Capacity-controllable nanocarriers for metal ions

Abstract

We report on capacity-controllable nanocarrier system for metal ions based on a novel kind of polymeric microemulsion. These microemulsions are formed in mixed systems of negatively charged metal-bisligand coordination polymers (cp), positively charged homopolyelectrolyte (hp), and positive-neutral diblock copolymers (dp), and are called Complex Coacervate Core microemulsions (C3-µE). The stoichiometric mixtures of cp and dp mixed system forms complex coacervate core micelles (C3M), also called polyion complex (PIC) micelles, or block ionomer complex micelles (BIC), with metal ions residing in the core as a constituent of the coordination polymers. In the presence of an additional stoichiomeric mixture of hp and cp, the micellar core swells and C3-µE are formed.
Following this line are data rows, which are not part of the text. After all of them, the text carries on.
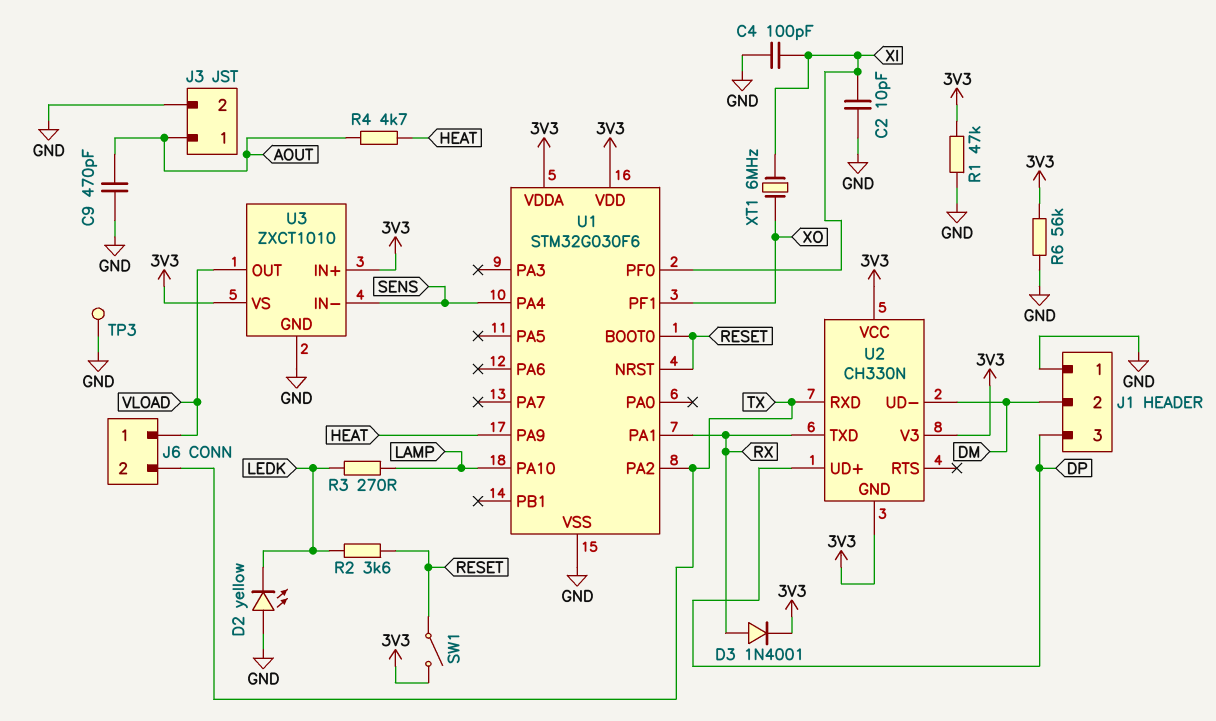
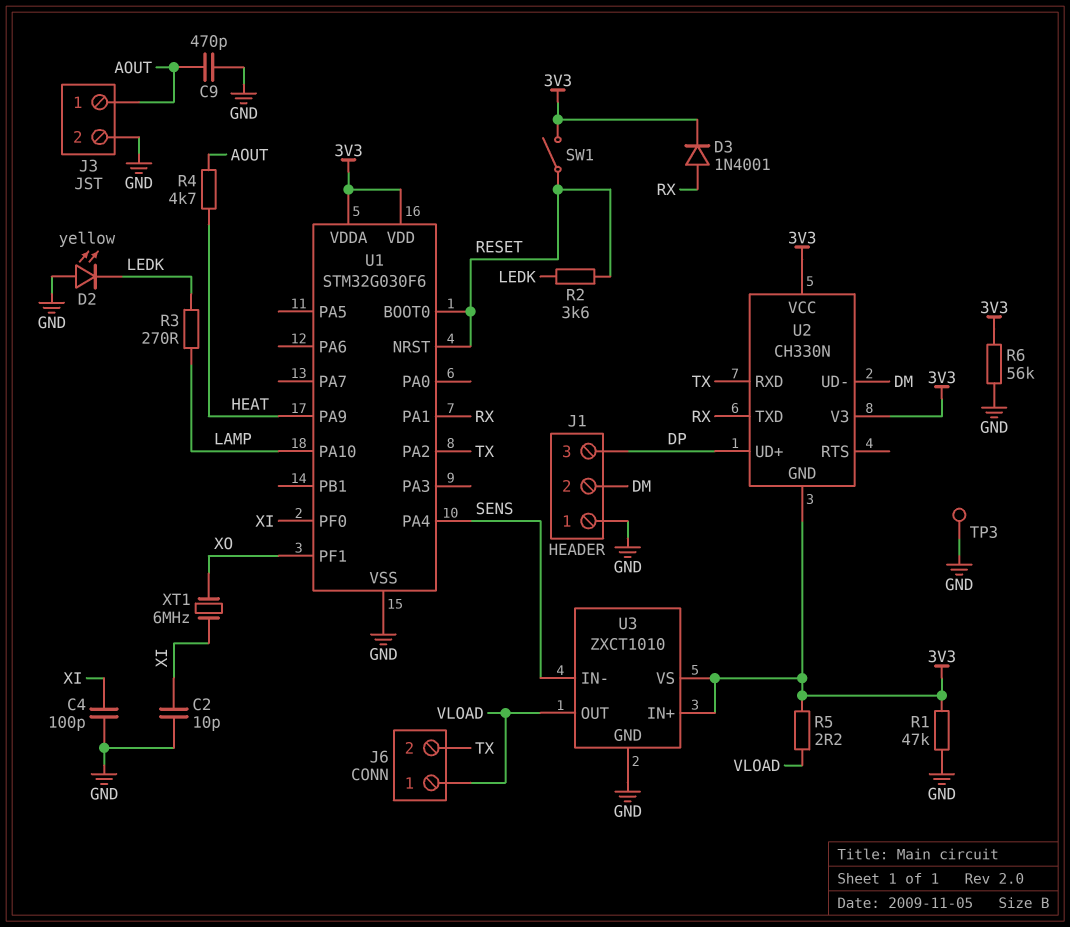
R5: none -> 2.2 (3V3, VLOAD)

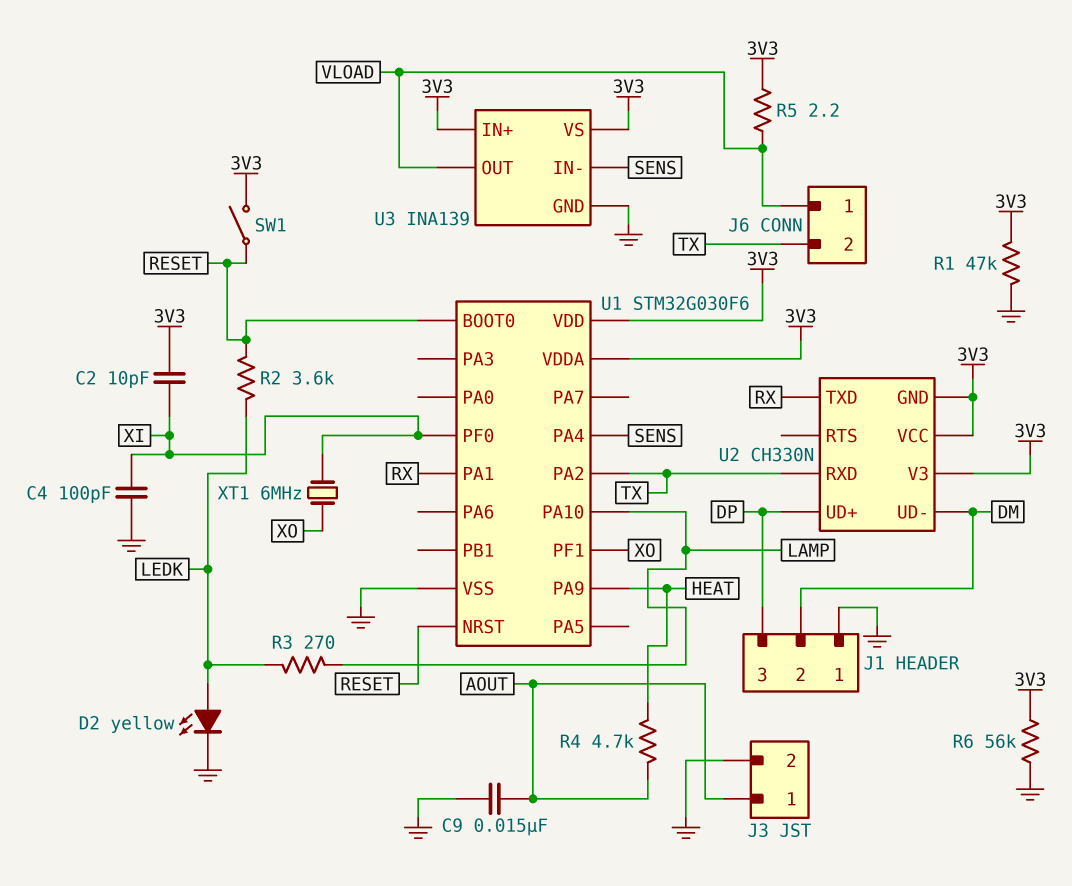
C2: 10pF (GND, XI) -> 10pF (3V3, XI)
C9: 470pF (AOUT, GND) -> 15nF (AOUT, GND)
D2: LED yellow (A GND, K LEDK) -> LED yellow (A LEDK, K GND)
D3: diode 1N4001 (A RX, K 3V3) -> none
TP3: test point (GND) -> none
U3: ZXCT1010 -> INA139

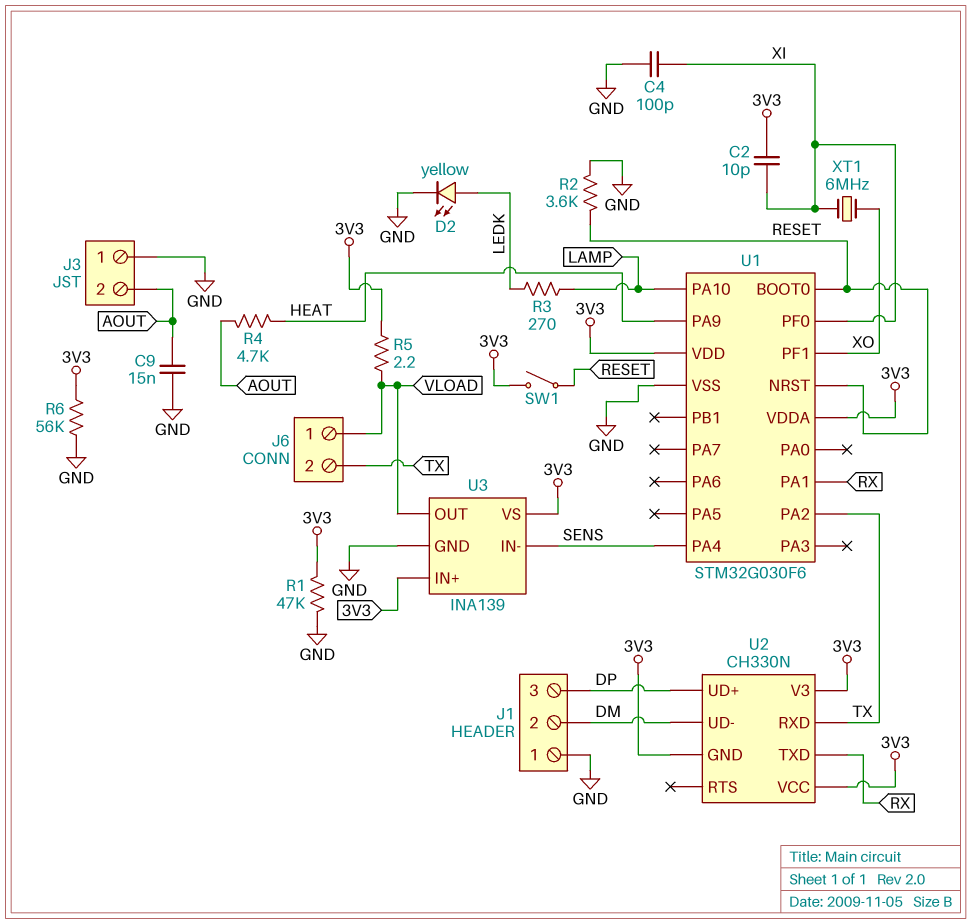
J3 pin 1: AOUT -> GND
J3 pin 2: GND -> AOUT
R2: 3.6k (LEDK, RESET) -> 3.6k (GND, RESET)

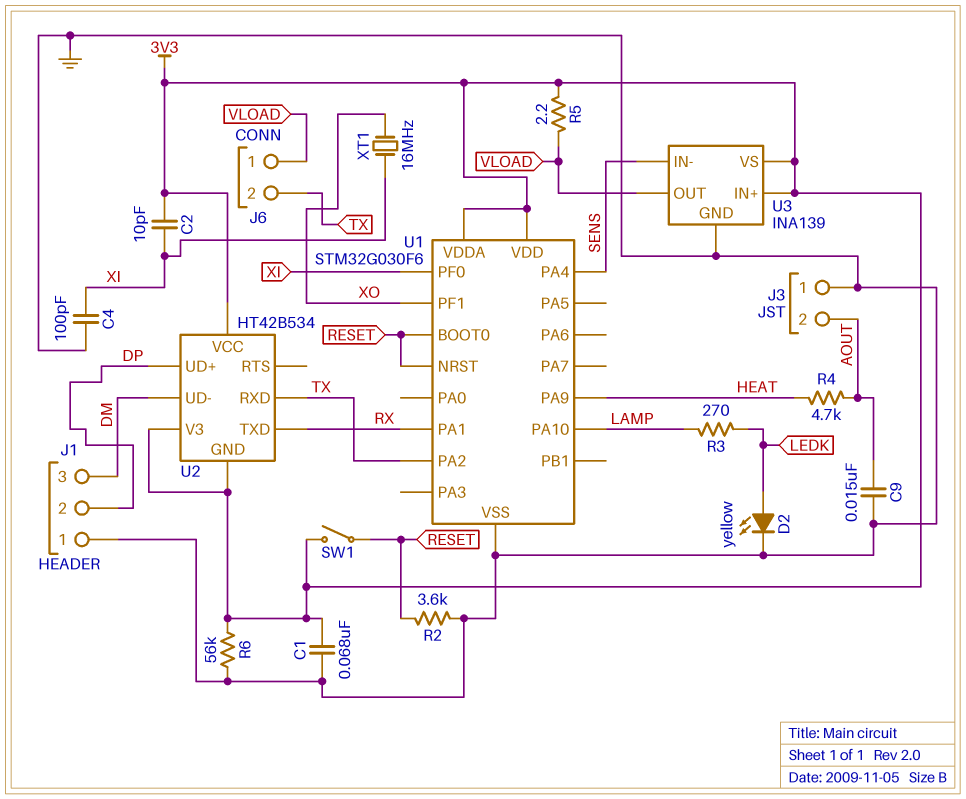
C1: none -> 68nF (3V3, GND)
J1 pin 2: DM -> DP
J1 pin 3: DP -> DM
R1: 47k (3V3, GND) -> none
U2: CH330N -> HT42B534
XT1: 6MHz (XI, XO) -> 16MHz (XI, XO)

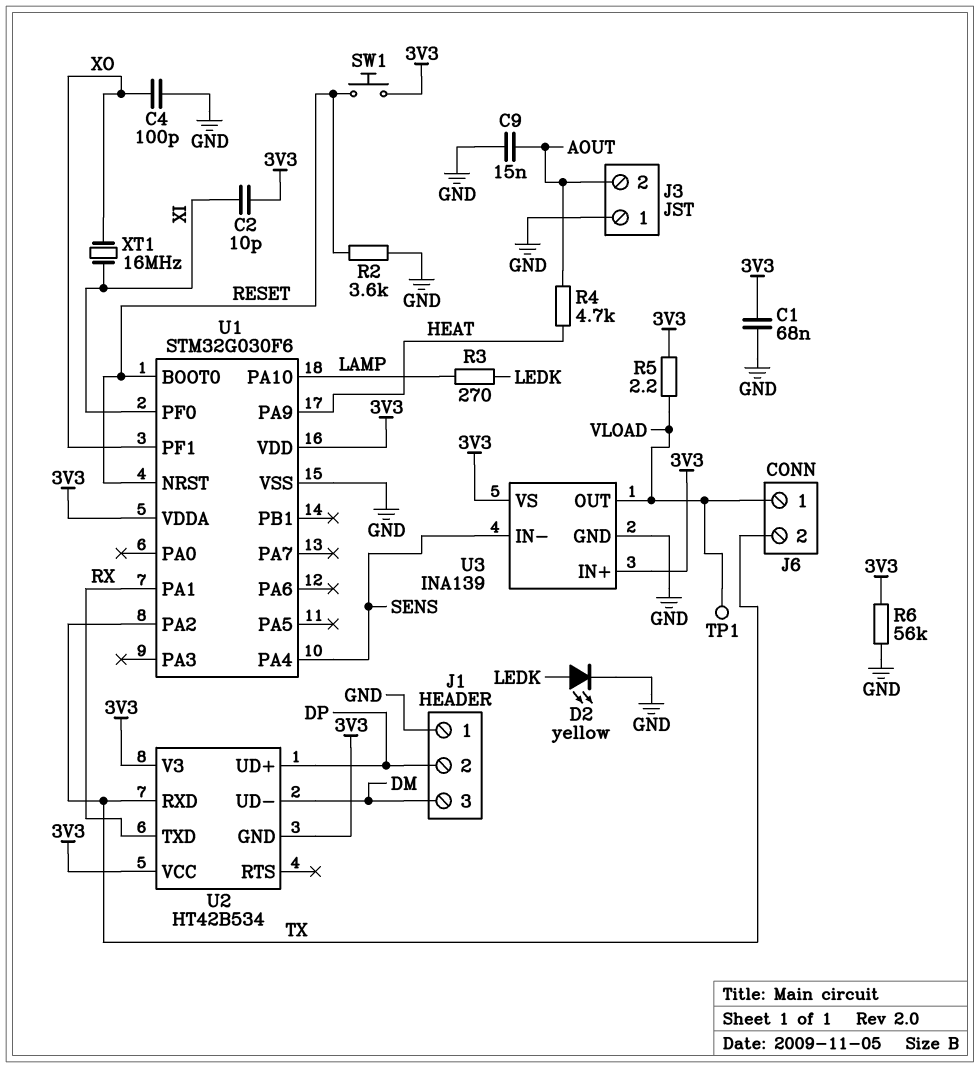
C4: 100pF (GND, XI) -> 100pF (GND, XO)
SW1: switch (3V3, RESET) -> button (3V3, RESET)
TP1: none -> test point (VLOAD)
In this way the amount of metal ions in a core can be increased up to 10 times, whereas by increasing the length of the dp one can only increase the amount of metal ions up to 2.5 times. The radius of the particles (Rh ≈ 140 nm) can be up to 6 times larger than the original micelles, but they still have core-shell structures. The large C3-µE particles, having densities larger than that of water, gradually sediment with time, but they do not agglomerate: they can be easily redispersed by simple shaking. C3-µEs are stable in the temperature range of 10–80 °C.